• **Exercises**:
**a.** List every date in the judgment excerpt that gives a specific day, month and year.
**b.** Write out the part of the judgment excerpt that begins at the words "D.    The costs" and stops after "would be prohibitive.".
**c.** Decide whether each statement agrees with the judgment excerpt, and quote the words that settle it.
(i) The Appellants' former representatives had put the chances of a liability appeal at 51%.
(ii) The EJ's awareness of a complaint first came to light at the costs hearing in August 2019.
(iii) The Respondent's new evidence for the costs hearing consisted of emails.

• **Passage**:

36.              On 16 March 2020 the Appellants lodged further written submissions in support of their application for time to be extended, with supporting materials. In particular they relied on events which occurred after the appeal deadline had expired on 24 April 2019, numbered from A to H as follows:

A.    In her reconsideration application on 31 October 2019 the Respondent admitted that she had neither written nor read her original witness statement. This was consistent with her conduct at the oral hearing where she had disavowed parts of the statement.

B.     She submitted new evidence for the costs hearing in August 2019 consisting of relevant WhatsApp messages.

C.     Although the Appellants had wished to put the matter behind them, they found out in June 2019 that the Respondent was attempting an appeal, in January 2020 that she was bringing a new ET claim against them and in February 2020 that she had published material about them on her website.

D.    The costs hearing in August 2019 and the costs judgment of 18 October 2019 revealed the full extent of the EJ’s bias against the Appellants.

E.     The costs judgment made it unclear whether the EJ had read the letter provided by the Respondent at the start of the liability hearing (see 34.4 above).

F.      In June 2019 and January 2020 other tribunals or courts rejected allegations made by the Respondent against other employers.

G.    In January 2020, following a referral to the Legal Ombudsman, the Appellants’ former representatives admitted failures on their part, including giving wrong advice, and offered compensation. They had assessed the chances of a liability appeal at 51% but had said the costs would be prohibitive.

H.    Some relevant evidence about family life was located after 28 November 2018 but within the appeal deadline.

 

37.              In oral argument Mrs Griffiths developed and expanded on these points. Much of what was said was directed at the merits of the liability appeal. As I have already explained, that it is of limited weight and in any event cannot be determined at this preliminary stage. The relevant point which was made most clearly and emphatically was that whilst the Appellants did not appeal against the liability judgment in time because, having taken advice, they wished to put the matter behind them, nevertheless the appeal was triggered by the later discovery of new information, in particular about the Respondent disowning her original witness statement and about the EJ having been aware that a complaint had been made. The Appellants also pressed their point, discussed above, about reliance on the GDPR.

 

38.              When careful consideration is given to all of these arguments, it is apparent that the Appellants were in a position to make a proper decision on whether to appeal against the liability judgment, in time. The grounds of appeal, summarised at 34.4 above, were matters almost all of which were known to the Appellants at the relevant time. For example, although they place great reliance on the Respondent’s apparent retreat from her witness statement (a point which I suspect may not bear the weight which they seek to place on it, given the reliance of the EJ on oral evidence at the liability hearing), part of that retreat had already happened at the liability hearing. There was scope, at that time, to challenge the employment contract (another point which, in my view, was very unlikely to have prevented an award under the NMW Regulations) which the Respondent at the liability hearing said was a “fake”. The EJ’s awareness of a complaint having been made was revealed when she announced her liability decision on 10 January 2019. In short, I am not satisfied that any real “smoking gun” emerged at a later date which really changed the picture, and which could justify the very lengthy extension of time which is sought.

[Page-level text extractions]
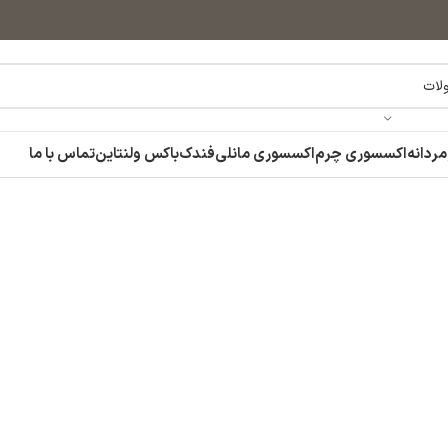
مردانه
اکسسوری چرم
اکسسوری مانلی
فندک
باکس ولنتاین
تماس با ما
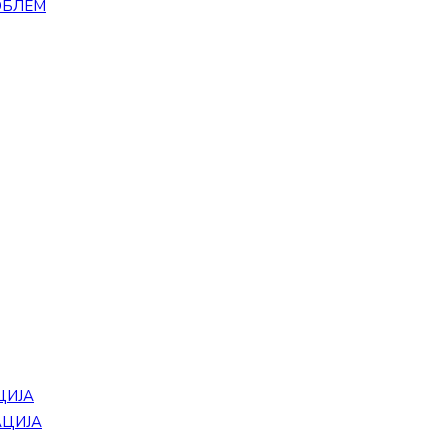
ОБЛЕМ
ЦИЈА
АЦИЈА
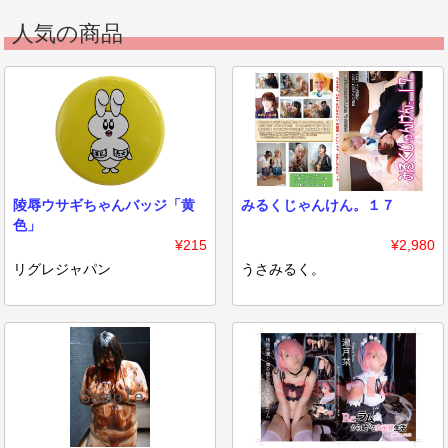
人気の商品
陵辱ウサギちゃんバッジ「黄
みるくじゃんけん。１７
色」
¥215
¥2,980
リグレジャパン
うさみるく。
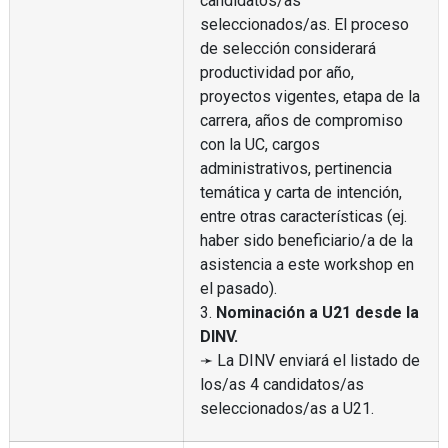
candidatos/as
seleccionados/as. El proceso
de selección considerará
productividad por año,
proyectos vigentes, etapa de la
carrera, años de compromiso
con la UC, cargos
administrativos, pertinencia
temática y carta de intención,
entre otras características (ej.
haber sido beneficiario/a de la
asistencia a este workshop en
el pasado).
3.
Nominación a U21 desde la
DINV.
➛ La DINV enviará el listado de
los/as 4 candidatos/as
seleccionados/as a U21.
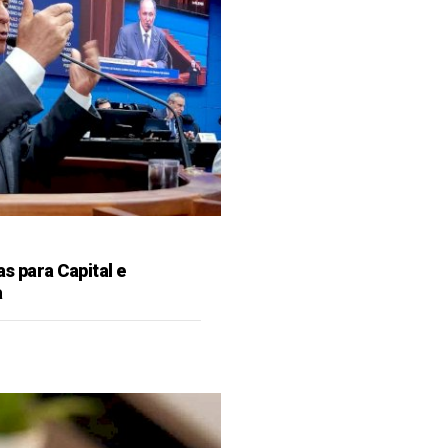
as para Capital e
a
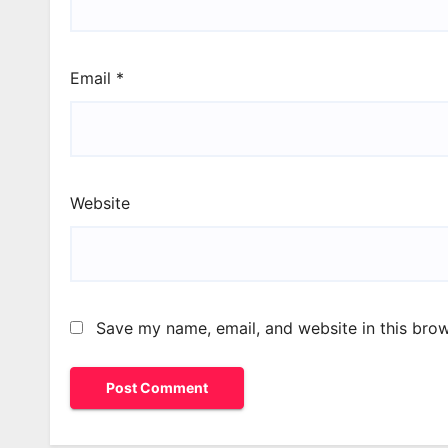
Email
*
Website
Save my name, email, and website in this brow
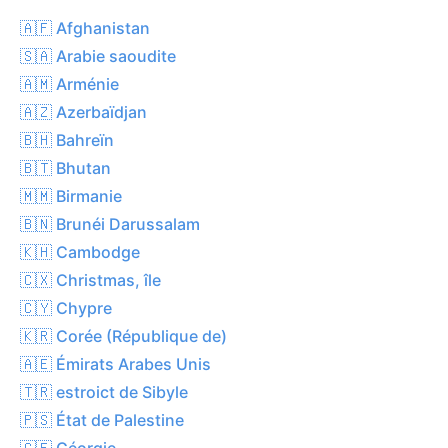
🇦🇫 Afghanistan
🇸🇦 Arabie saoudite
🇦🇲 Arménie
🇦🇿 Azerbaïdjan
🇧🇭 Bahreïn
🇧🇹 Bhutan
🇲🇲 Birmanie
🇧🇳 Brunéi Darussalam
🇰🇭 Cambodge
🇨🇽 Christmas, île
🇨🇾 Chypre
🇰🇷 Corée (République de)
🇦🇪 Émirats Arabes Unis
🇹🇷 estroict de Sibyle
🇵🇸 État de Palestine
🇬🇪 Géorgie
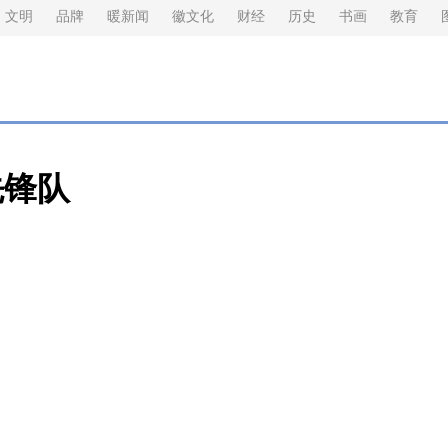
文明
品牌
暖新闻
徽文化
财经
历史
书画
教育
先锋队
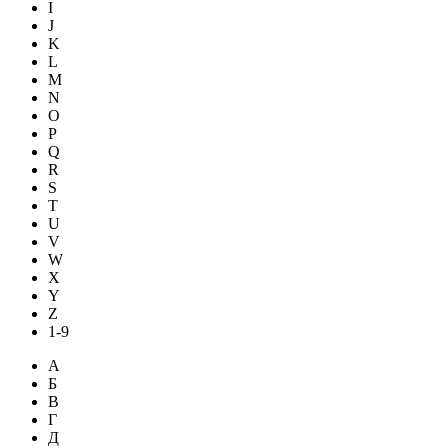
I
J
K
L
M
N
O
P
Q
R
S
T
U
V
W
X
Y
Z
1-9
А
Б
В
Г
Д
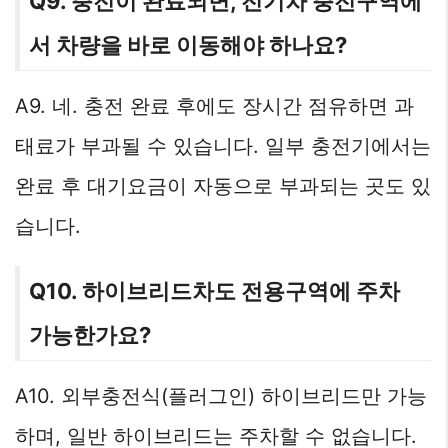
Q9. 충전이 완료되면, 전기차 충전구역에
서 차량을 바로 이동해야 하나요?
A9. 네. 충전 완료 후에도 장시간 점유하면 과
태료가 부과될 수 있습니다. 일부 충전기에서는
완료 후 대기요금이 자동으로 부과되는 곳도 있
습니다.
Q10. 하이브리드차도 전용구역에 주차
가능한가요?
A10. 외부충전식(플러그인) 하이브리드만 가능
하며, 일반 하이브리드는 주차할 수 없습니다.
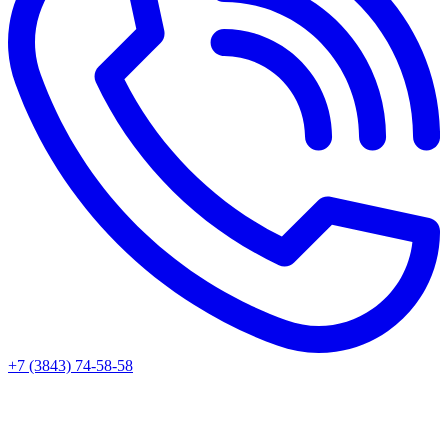
+7 (3843) 74-58-58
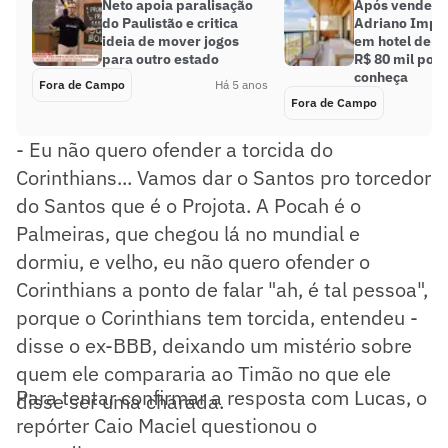
Neto apoia paralisação
Após vender 
do Paulistão e critica
Adriano Impe
ideia de mover jogos
em hotel de lu
para outro estado
R$ 80 mil por
conheça
Fora de Campo
Há 5 anos
Fora de Campo
- Eu não quero ofender a torcida do
Corinthians... Vamos dar o Santos pro torcedor
do Santos que é o Projota. A Pocah é o
Palmeiras, que chegou lá no mundial e
dormiu, e velho, eu não quero ofender o
Corinthians a ponto de falar "ah, é tal pessoa",
porque o Corinthians tem torcida, entendeu -
disse o ex-BBB, deixando um mistério sobre
quem ele compararia ao Timão no que ele
Para tentar confirmar a resposta com Lucas, o
disse ser uma charada.
repórter Caio Maciel questionou o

• **Results in order**:
**a.**
16 March 2020
24 April 2019
31 October 2019
18 October 2019
28 November 2018
10 January 2019

**b.**
D.    The costs hearing in August 2019 and the costs judgment of 18 October 2019 revealed the full extent of the EJ’s bias against the Appellants.

E.     The costs judgment made it unclear whether the EJ had read the letter provided by the Respondent at the start of the liability hearing (see 34.4 above).

F.      In June 2019 and January 2020 other tribunals or courts rejected allegations made by the Respondent against other employers.

G.    In January 2020, following a referral to the Legal Ombudsman, the Appellants’ former representatives admitted failures on their part, including giving wrong advice, and offered compensation. They had assessed the chances of a liability appeal at 51% but had said the costs would be prohibitive.

**c.**
(i) Yes: "They had assessed the chances of a liability appeal at 51%"
(ii) No: "The EJ’s awareness of a complaint having been made was revealed when she announced her liability decision on 10 January 2019."
(iii) No: "consisting of relevant WhatsApp messages."